***** ENTRIES PROVIDED *****

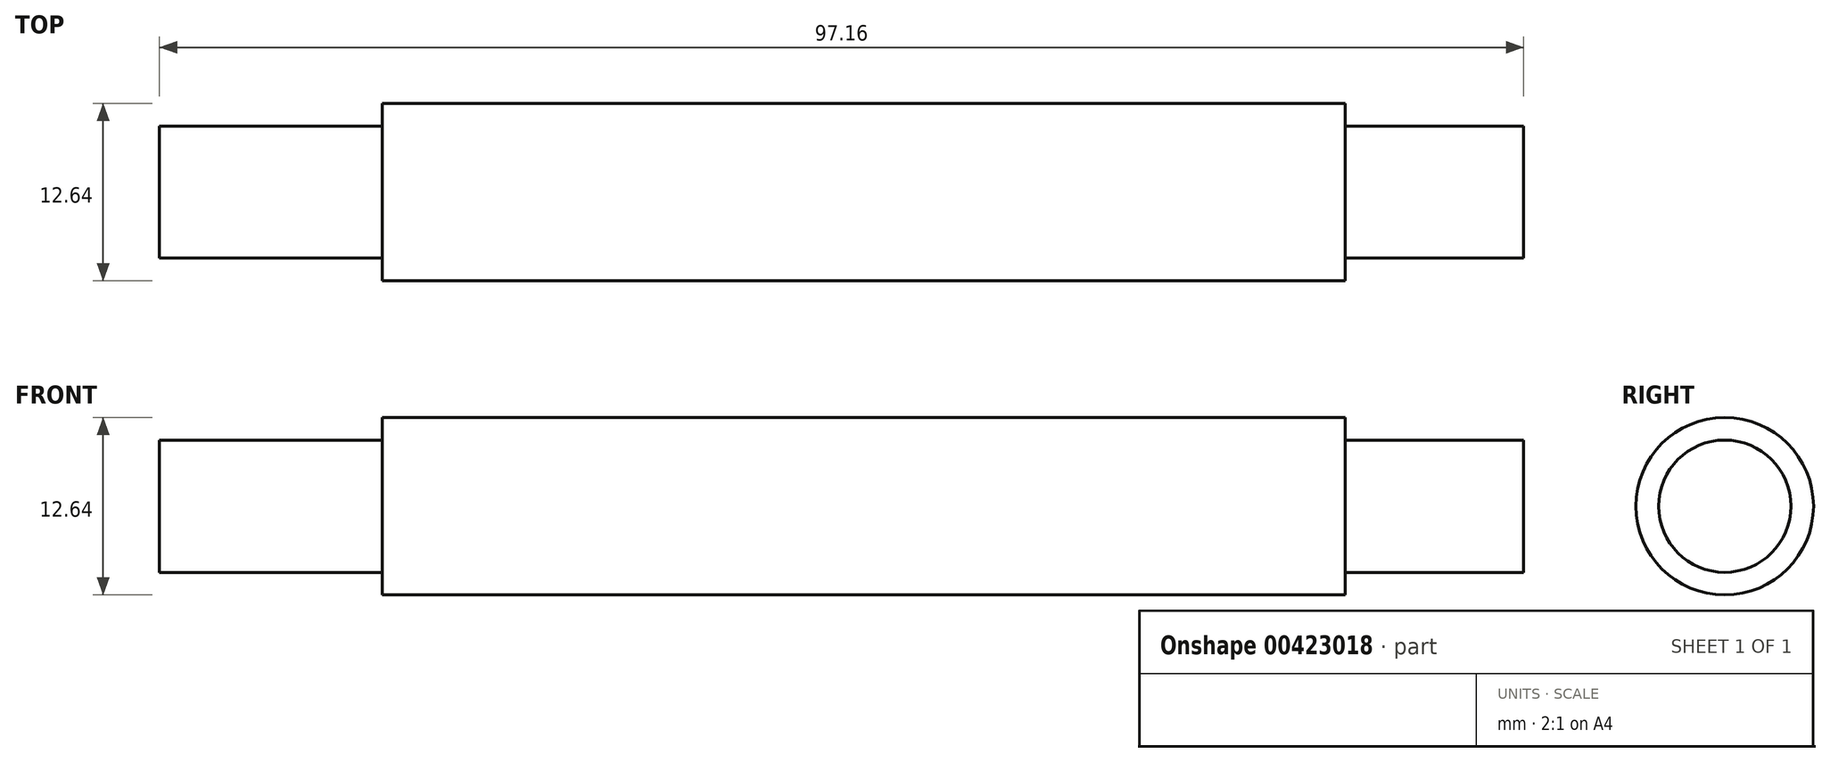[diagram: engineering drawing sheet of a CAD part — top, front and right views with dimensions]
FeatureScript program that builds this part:
annotation { "Feature Type Name" : "Feature", "Feature Type Description" : "" }
export const myFeature = defineFeature(function(context is Context, id is Id, definition is map)
    precondition{}
    {
        {
            var Q0;
            Q0=qCreatedBy(makeId("Right.planeOp"),FACE);
            var sketch = newSketch(context, id + "F0", { "sketchPlane" : qUnion([Q0])});
            skCircle(sketch, "E0", {"center": v(0, 0) * mm, "radius": 6.32 * mm});
            skSolve(sketch);
        }
        {
            var Q0;
            Q0=qSketchRegion(id+"F0",true);
            extrude(context, id + "F1", {"entities" : qUnion([Q0]), "depth" : 68.58 * mm});
        }
        {
            var Q0;
            Q0=makeQuery(id+"F1.opExtrude","CAP_FACE",FACE,{"disambiguationData":[OSD([sQuery(id+"F0.wireOp",EDGE,"E0")])],"isStart":false});
            var sketch = newSketch(context, id + "F2", { "sketchPlane" : qUnion([Q0])});
            skCircle(sketch, "E1", {"center": v(0, 0) * mm, "radius": 4.71 * mm});
            skSolve(sketch);
        }
        {
            var Q0;
            Q0=makeQuery(id+"F2.imprint","IMPRINT",FACE,{"disambiguationData":[TD([[makeQuery(id+"F2.imprint","IMPRINT",EDGE,{"derivedFrom":sQuery(id+"F2.wireOp",EDGE,"E1")}),1.0]])]});
            extrude(context, id + "F3", {"entities" : qUnion([Q0]), "operationType" : NewBodyOperationType.ADD, "depth" : 12.7 * mm});
        }
        {
            var Q0;
            Q0=makeQuery(id+"F1.opExtrude","CAP_FACE",FACE,{"disambiguationData":[OSD([sQuery(id+"F0.wireOp",EDGE,"E0")])],"isStart":true});
            var sketch = newSketch(context, id + "F4", { "sketchPlane" : qUnion([Q0])});
            skCircle(sketch, "E2", {"center": v(0, 0) * mm, "radius": 4.71 * mm});
            skSolve(sketch);
        }
        {
            var Q0;
            Q0=makeQuery(id+"F4.imprint","IMPRINT",FACE,{"disambiguationData":[TD([[makeQuery(id+"F4.imprint","IMPRINT",EDGE,{"derivedFrom":sQuery(id+"F4.wireOp",EDGE,"E2")}),1.0]])]});
            extrude(context, id + "F5", {"entities" : qUnion([Q0]), "operationType" : NewBodyOperationType.ADD, "depth" : 15.88 * mm});
        }
    });
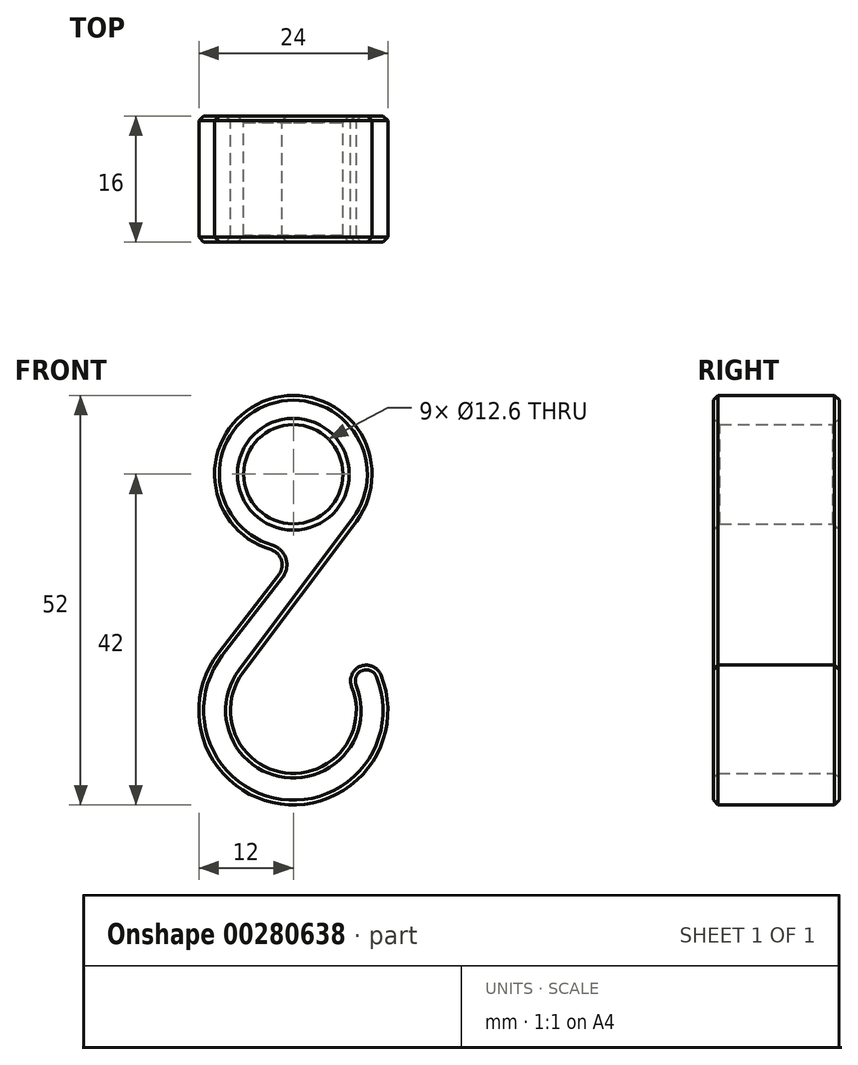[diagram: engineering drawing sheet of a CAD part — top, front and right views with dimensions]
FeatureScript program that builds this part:
annotation { "Feature Type Name" : "Feature", "Feature Type Description" : "" }
export const myFeature = defineFeature(function(context is Context, id is Id, definition is map)
    precondition{}
    {
        {
            var Q0;
            Q0=qCreatedBy(makeId("Front.planeOp"),FACE);
            var sketch = newSketch(context, id + "F0", { "sketchPlane" : qUnion([Q0])});
            skCircle(sketch, "E0", {"center": v(0, 0) * mm, "radius": 6.3 * mm});
            skCircle(sketch, "E1", {"center": v(0, -30) * mm, "radius": 8 * mm});
            skCircle(sketch, "E2", {"center": v(0, 0) * mm, "radius": 10 * mm});
            skCircle(sketch, "E3", {"center": v(0, -30) * mm, "radius": 12 * mm});
            skLineSegment(sketch, "E4", {"start": v(5, -3.84) * mm, "end": v(-9.5, -22.68) * mm});
            skLineSegment(sketch, "E5", {"start": v(8, -6) * mm, "end": v(-6.4, -25.2) * mm});
            skLineSegment(sketch, "E6", {"start": v(0, -30) * mm, "end": v(10, -23.37) * mm});
            skLineSegment(sketch, "E7", {"start": v(0, 0) * mm, "end": v(-9, -4.36) * mm});
            skSolve(sketch);
        }
        {
            var Q0;
            {var subQ0=sQuery(id+"F0.wireOp",EDGE,"E4");var subQ1=sQuery(id+"F0.wireOp",EDGE,"E0");var subQ2=makeQuery(id+"F0.imprint","INTERSECT",VERTEX,{"derivedFrom":[subQ1,subQ0]});Q0=makeQuery(id+"F0.imprint","IMPRINT",FACE,{"disambiguationData":[TD([[makeQuery(id+"F0.imprint","IMPRINT",EDGE,{"disambiguationData":[TD([[subQ2,-1.0]])],"derivedFrom":subQ1}),-1.0]])]});}
            var Q1;
            {var subQ0=sQuery(id+"F0.wireOp",EDGE,"E5");var subQ1=sQuery(id+"F0.wireOp",EDGE,"E2");var subQ2=makeQuery(id+"F0.imprint","INTERSECT",VERTEX,{"derivedFrom":[subQ1,subQ0]});Q1=makeQuery(id+"F0.imprint","IMPRINT",FACE,{"disambiguationData":[TD([[makeQuery(id+"F0.imprint","IMPRINT",EDGE,{"disambiguationData":[TD([[subQ2,1.0]])],"derivedFrom":subQ1}),-1.0]])]});}
            var Q2;
            {var subQ0=sQuery(id+"F0.wireOp",EDGE,"E5");var subQ1=sQuery(id+"F0.wireOp",EDGE,"E1");var subQ2=makeQuery(id+"F0.imprint","INTERSECT",VERTEX,{"derivedFrom":[subQ1,subQ0]});Q2=makeQuery(id+"F0.imprint","IMPRINT",FACE,{"disambiguationData":[TD([[makeQuery(id+"F0.imprint","IMPRINT",EDGE,{"disambiguationData":[TD([[subQ2,-1.0]])],"derivedFrom":subQ1}),-1.0]])]});}
            var Q3;
            {var subQ0=sQuery(id+"F0.wireOp",EDGE,"E4");var subQ1=sQuery(id+"F0.wireOp",EDGE,"E0");var subQ2=makeQuery(id+"F0.imprint","INTERSECT",VERTEX,{"derivedFrom":[subQ1,subQ0]});Q3=makeQuery(id+"F0.imprint","IMPRINT",FACE,{"disambiguationData":[TD([[makeQuery(id+"F0.imprint","IMPRINT",EDGE,{"disambiguationData":[TD([[subQ2,1.0]])],"derivedFrom":subQ1}),-1.0]])]});}
            extrude(context, id + "F1", {"entities" : qUnion([Q0, Q1, Q2, Q3]), "depth" : 16 * mm});
        }
        {
            var Q0;
            Q0=makeQuery(id+"F1.opExtrude","SWEPT_EDGE",EDGE,{"disambiguationData":[OSD([sQuery(id+"F0.wireOp",EDGE,"E0"),sQuery(id+"F0.wireOp",EDGE,"E7")])]});
            var Q1;
            Q1=makeQuery(id+"F1.opExtrude","SWEPT_EDGE",EDGE,{"disambiguationData":[OSD([sQuery(id+"F0.wireOp",EDGE,"E2"),sQuery(id+"F0.wireOp",EDGE,"E7")])]});
            var Q2;
            Q2=makeQuery(id+"F1.opExtrude","SWEPT_EDGE",EDGE,{"disambiguationData":[OSD([sQuery(id+"F0.wireOp",EDGE,"E3"),sQuery(id+"F0.wireOp",EDGE,"E6")])]});
            var Q3;
            Q3=makeQuery(id+"F1.opExtrude","SWEPT_EDGE",EDGE,{"disambiguationData":[OSD([sQuery(id+"F0.wireOp",EDGE,"E1"),sQuery(id+"F0.wireOp",EDGE,"E6")])]});
            fillet(context, id + "F2", {"entities" : qUnion([Q0, Q1, Q2, Q3]), "radius" : 2 * mm, "tangentPropagation" : true, "allowEdgeOverflow" : false});
        }
        {
            var Q0;
            Q0=makeQuery(id+"F1.opExtrude","CAP_EDGE",EDGE,{"disambiguationData":[OSD([sQuery(id+"F0.wireOp",EDGE,"E0")])],"isStart":false});
            var Q1;
            Q1=makeQuery(id+"F1.opExtrude","CAP_EDGE",EDGE,{"disambiguationData":[OSD([sQuery(id+"F0.wireOp",EDGE,"E0")])],"isStart":true});
            chamfer(context, id + "F3", {"entities" : qUnion([Q0, Q1]), "width" : 0.8 * mm, "tangentPropagation" : true});
        }
        {
            var Q0;
            Q0=makeQuery(id+"F1.opExtrude","CAP_EDGE",EDGE,{"disambiguationData":[OSD([sQuery(id+"F0.wireOp",EDGE,"E2")])],"isStart":false});
            var Q1;
            Q1=makeQuery(id+"F1.opExtrude","CAP_EDGE",EDGE,{"disambiguationData":[OSD([sQuery(id+"F0.wireOp",EDGE,"E5")])],"isStart":true});
            chamfer(context, id + "F4", {"entities" : qUnion([Q0, Q1]), "width" : 0.6 * mm, "tangentPropagation" : true});
        }
    });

*****

GIVEN REQUEST
In how many lines of the records above does the string "center" occur, with case significant? Reply with the number alone.

EXERCISE RESULT
7